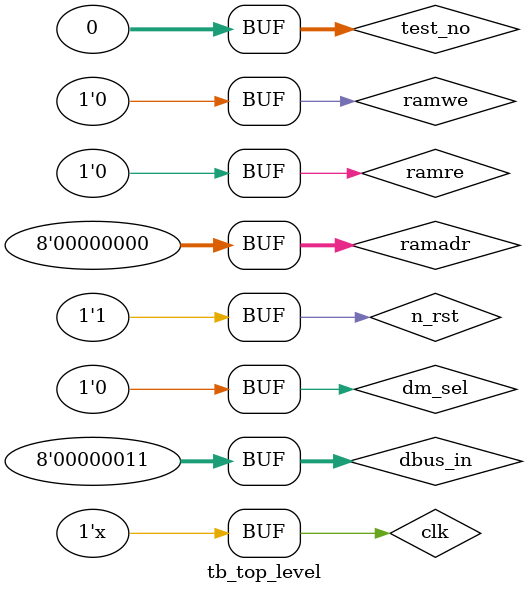
<source format=sv>
`timescale 1ns/1ns

module tb_top_level();

   logic clk;
   logic n_rst;
   integer test_no;
   logic [7:0]  dbus_in; //   Data Bus logic
   logic [7:0] dbus_out; //  Data Bus 
   logic       io_out_en; // IO  Enable
   // DM
   logic [7:0]  ramadr; //    RAM Address
   logic        ramre; //     RAM Read Enable
   logic        ramwe; //     RAM Write Enable
   logic        dm_sel; //    DM Select

    logic clk_out; 
    logic r1;      
    logic r2;      
    logic b1;      
    logic b2;      
    logic g1;      
    logic g2;      
    logic[3:0] multi;
    logic latch_SR;

    always #5 clk = ~clk;

top_level my_top_level(
    .clk(clk),
    .n_rst(n_rst),
	
    .dbus_in(dbus_in), //   Data Bus 
    .dbus_out(dbus_out), //  Data Bus 
    .io_out_en(io_out_en), // IO  Enable
   // DM
     .ramadr(ramadr), //    RAM Address
     .ramre(ramre), //     RAM Read Enable
     .ramwe(ramwe), //     RAM Write Enable
     .dm_sel(dm_sel), //    DM Select

     .clk_out(clk_out), 
     .r1(r1),      
     .r2(r2),      
     .b1(b1),      
     .b2(b2),      
     .g1(g1),      
     .g2(g2),      
     .a(multi[0]),       
     .b(multi[1]),       
     .c(multi[2]),
     .d(multi[3]),
     .latch_SR(latch_SR)        
);

task set_reg;
	input[7:0] reg_addr;
	input[7:0] reg_val;
begin
	ramadr = reg_addr;
	dbus_in = reg_val;
	#10
	ramwe = 1'b1;
	#10
	ramwe = 1'b0;
	#10
	ramwe = 1'b0;
end
endtask

task set_led;
	input [7:0]row;
	input [7:0]col;
	input [7:0]r_val;
	input [7:0]g_val;
	input [7:0]b_val;
begin
	set_reg(1,row);
	set_reg(2,col);
	set_reg(3,r_val);
	set_reg(4,g_val);
	set_reg(5,b_val);
	set_reg(0,3);	
end
endtask
initial
begin
ramwe = 1'b0;
clk = 1'b0;
n_rst = 1'b1;
test_no = 0;
//io_out_en = 1'b0;
dm_sel = 1'b0;
ramre = 1'b0;
//Reset
n_rst = 1'b0;
#10
n_rst = 1'b1;

//Test 1: Set bit
set_led(0,20,127,127,127);
//set_led(0,30,0,127,0);
//set_led(0,10,0,0,127);
//set_led(4,40,127,0,0);
//set_led(8,40,127,0,0);

//TODO hook up parallel ports and test those 
//TODO test read interface
//TODO test 

end

endmodule 
</source>
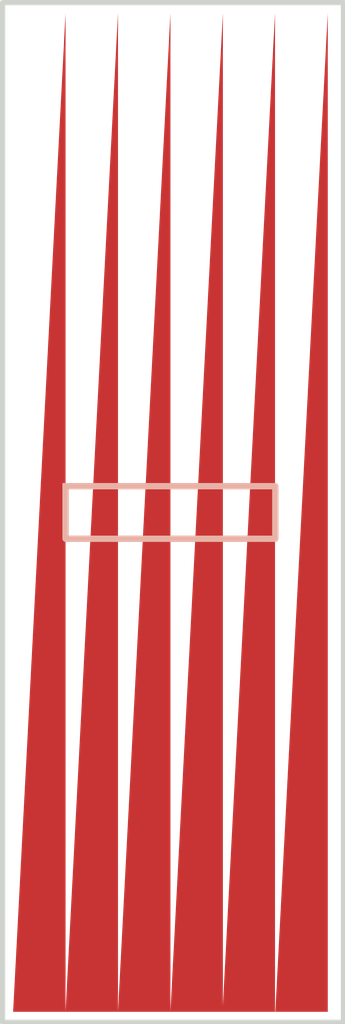
<source format=kicad_pcb>
(kicad_pcb (version 20211014) (generator pcbnew)

  (general
    (thickness 1.6)
  )

  (paper "A4")
  (layers
    (0 "F.Cu" signal)
    (31 "B.Cu" signal)
    (36 "B.SilkS" user "B.Silkscreen")
    (37 "F.SilkS" user "F.Silkscreen")
    (38 "B.Mask" user)
    (39 "F.Mask" user)
    (40 "Dwgs.User" user "User.Drawings")
    (41 "Cmts.User" user "User.Comments")
    (44 "Edge.Cuts" user)
    (45 "Margin" user)
    (46 "B.CrtYd" user "B.Courtyard")
    (47 "F.CrtYd" user "F.Courtyard")
  )

  (setup
    (stackup
      (layer "F.SilkS" (type "Top Silk Screen"))
      (layer "F.Mask" (type "Top Solder Mask") (thickness 0.01))
      (layer "F.Cu" (type "copper") (thickness 0.035))
      (layer "dielectric 1" (type "core") (thickness 1.51) (material "FR4") (epsilon_r 4.5) (loss_tangent 0.02))
      (layer "B.Cu" (type "copper") (thickness 0.035))
      (layer "B.Mask" (type "Bottom Solder Mask") (thickness 0.01))
      (layer "B.SilkS" (type "Bottom Silk Screen"))
      (copper_finish "None")
      (dielectric_constraints no)
    )
    (pad_to_mask_clearance 0)
    (grid_origin 150 100)
    (pcbplotparams
      (layerselection 0x00010f0_ffffffff)
      (disableapertmacros false)
      (usegerberextensions true)
      (usegerberattributes true)
      (usegerberadvancedattributes false)
      (creategerberjobfile false)
      (svguseinch false)
      (svgprecision 6)
      (excludeedgelayer true)
      (plotframeref false)
      (viasonmask false)
      (mode 1)
      (useauxorigin false)
      (hpglpennumber 1)
      (hpglpenspeed 20)
      (hpglpendiameter 15.000000)
      (dxfpolygonmode true)
      (dxfimperialunits true)
      (dxfusepcbnewfont true)
      (psnegative false)
      (psa4output false)
      (plotreference true)
      (plotvalue false)
      (plotinvisibletext false)
      (sketchpadsonfab false)
      (subtractmaskfromsilk true)
      (outputformat 1)
      (mirror false)
      (drillshape 0)
      (scaleselection 1)
      (outputdirectory "jlcpcb")
    )
  )

  (net 0 "")

  (gr_poly
    (pts
      (xy 151 100)
      (xy 150 100)
      (xy 151 81)
    ) (layer "F.Cu") (width 0) (fill solid) (tstamp 34407fba-357b-4052-9216-06c1e2cae3ea))
  (gr_poly
    (pts
      (xy 154 100)
      (xy 153 100)
      (xy 154 81)
    ) (layer "F.Cu") (width 0) (fill solid) (tstamp 357856bd-3d3d-4160-8d89-c953aff1cccb))
  (gr_poly
    (pts
      (xy 152 100)
      (xy 151 100)
      (xy 152 81)
    ) (layer "F.Cu") (width 0) (fill solid) (tstamp 3e229f74-0d6e-4e2c-8163-9a65e677d459))
  (gr_poly
    (pts
      (xy 153 100)
      (xy 152 100)
      (xy 153 81)
    ) (layer "F.Cu") (width 0) (fill solid) (tstamp 606bb9bc-67d1-4898-a423-ea9949091f2d))
  (gr_poly
    (pts
      (xy 154.99422 100)
      (xy 153.99422 100)
      (xy 154.99422 81)
    ) (layer "F.Cu") (width 0) (fill solid) (tstamp 859e81f7-b1fb-45ab-ab27-e556921da9d1))
  (gr_poly
    (pts
      (xy 156 100)
      (xy 155 100)
      (xy 156 81)
    ) (layer "F.Cu") (width 0) (fill solid) (tstamp f3433127-bb9b-49b8-9e37-7f0dd49405f6))
  (gr_rect (start 151 90) (end 155 91) (layer "B.SilkS") (width 0.12) (fill none) (tstamp 681878bd-7442-46e0-8a3f-0eadcbead32a))
  (gr_poly
    (pts
      (xy 156 100)
      (xy 155 100)
      (xy 156 81)
    ) (layer "F.Mask") (width 0) (fill solid) (tstamp 0ec7133e-8c30-425e-8403-04abe0096bde))
  (gr_poly
    (pts
      (xy 153 100)
      (xy 152 100)
      (xy 153 81)
    ) (layer "F.Mask") (width 0) (fill solid) (tstamp 13e8e380-bb40-46bc-912c-5187318727c6))
  (gr_poly
    (pts
      (xy 154 100)
      (xy 153 100)
      (xy 154 81)
    ) (layer "F.Mask") (width 0) (fill solid) (tstamp 5515c735-5cb5-48e5-bfca-e781b067d2d6))
  (gr_poly
    (pts
      (xy 152 100)
      (xy 151 100)
      (xy 152 81)
    ) (layer "F.Mask") (width 0) (fill solid) (tstamp 8804ac3b-c636-4dd9-97bf-f0c4cc720a24))
  (gr_poly
    (pts
      (xy 151 100)
      (xy 150 100)
      (xy 151 81)
    ) (layer "F.Mask") (width 0) (fill solid) (tstamp b1ad82d0-2183-4ca4-a24e-3ac758773af4))
  (gr_poly
    (pts
      (xy 155 100)
      (xy 154 100)
      (xy 155 81)
    ) (layer "F.Mask") (width 0) (fill solid) (tstamp b963fd24-0780-4680-8614-fe86ef253063))
  (gr_rect (start 149.8 100.2) (end 156.3 80.8) (layer "Edge.Cuts") (width 0.1) (fill none) (tstamp c9d7f80c-93d3-40b6-82bc-9669a79c7f05))

)

</source>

## Problem description
Using the data above, return each line that includes the word "Solder".

## Reply
      (layer "F.Mask" (type "Top Solder Mask") (thickness 0.01))
      (layer "B.Mask" (type "Bottom Solder Mask") (thickness 0.01))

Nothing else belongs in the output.